==== DATA TO USE ====
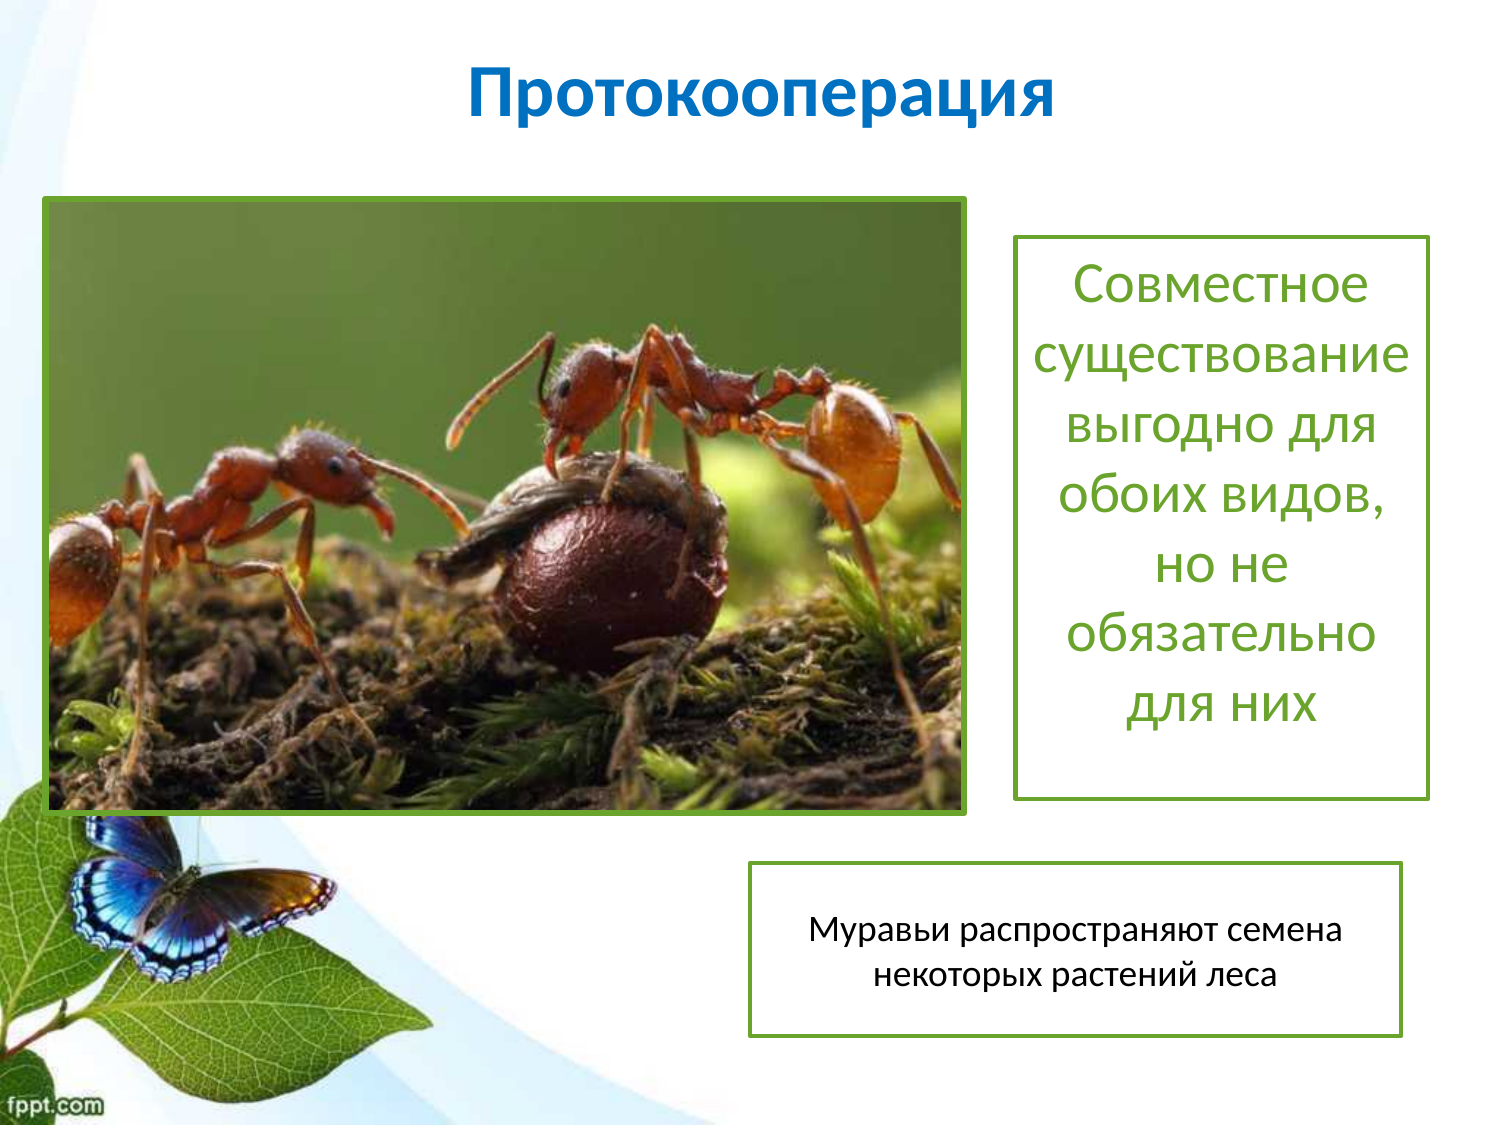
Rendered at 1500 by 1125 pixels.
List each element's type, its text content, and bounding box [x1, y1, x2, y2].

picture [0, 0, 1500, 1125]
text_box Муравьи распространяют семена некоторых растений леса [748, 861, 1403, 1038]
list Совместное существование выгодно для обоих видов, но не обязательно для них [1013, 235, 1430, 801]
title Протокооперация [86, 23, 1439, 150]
====
DIRECTIONS FOR THIS TASK> From the line that contains "List each element's" down to the last line of the material above, copy every line word for word, both ends included.

SOLUTION>
List each element's type, its text content, and bounding box [x1, y1, x2, y2].

picture [0, 0, 1500, 1125]
text_box Муравьи распространяют семена некоторых растений леса [748, 861, 1403, 1038]
list Совместное существование выгодно для обоих видов, но не обязательно для них [1013, 235, 1430, 801]
title Протокооперация [86, 23, 1439, 150]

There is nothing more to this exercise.